Interesting article.

snip>

The mainstream commentators and foreign policy experts never imagined defeat in Iraq. The latest US election-year books on foreign policy are entirely concerned with managing the challenges of success and hegemony. Nearly all express a calm confidence that the US has entered a new stage in its relations with the rest of the world, produced by the singularity of US power and the superiority of its conceptions of how the world should be ordered (not to speak of the mandate confided to the US, and particularly to the present administration, by the English-speaking deity).

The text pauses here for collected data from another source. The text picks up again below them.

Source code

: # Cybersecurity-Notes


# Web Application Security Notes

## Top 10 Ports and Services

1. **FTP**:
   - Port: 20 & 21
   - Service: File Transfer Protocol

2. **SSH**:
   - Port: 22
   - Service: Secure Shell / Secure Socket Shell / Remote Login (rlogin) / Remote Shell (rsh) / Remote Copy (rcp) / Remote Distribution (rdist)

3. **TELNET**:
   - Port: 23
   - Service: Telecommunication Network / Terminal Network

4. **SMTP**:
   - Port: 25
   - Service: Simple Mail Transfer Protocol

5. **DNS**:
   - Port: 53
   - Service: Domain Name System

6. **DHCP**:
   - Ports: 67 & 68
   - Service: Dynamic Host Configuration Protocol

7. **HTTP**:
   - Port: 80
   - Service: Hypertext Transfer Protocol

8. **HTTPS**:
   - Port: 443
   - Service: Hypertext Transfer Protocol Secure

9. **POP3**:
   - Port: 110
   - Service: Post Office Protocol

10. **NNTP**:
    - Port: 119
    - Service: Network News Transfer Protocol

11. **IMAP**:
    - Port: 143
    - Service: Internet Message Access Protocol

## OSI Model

A year ago, when these books were drafted, few in the policy community and the corps of commentators, and no one in the Bush government, expressed any doubt that US military power was invincible; that it rested on moral foundations that are beyond serious reproach; that pacification, control and reform of Iraq and the Greater Middle East by the US and its allies was both feasible and desirable; and that the "war on terror" was finite, intellectually and morally coherent and winnable.

snip>

The war on terror was founded on an edifice of illusions that virtually no one in the US policy community questioned. That has collapsed. Since they really were illusions about the US itself, the collapse has internal implications.

The country suffered a disruptive and doubt-filled domestic aftermath of the defeat in Vietnam for more than a decade. The war in Iraq was supposed to give the US the triumph it was denied in Vietnam. Instead, it has doubled the defeat. The consequences of this, abroad as well as at home, are unforeseeable.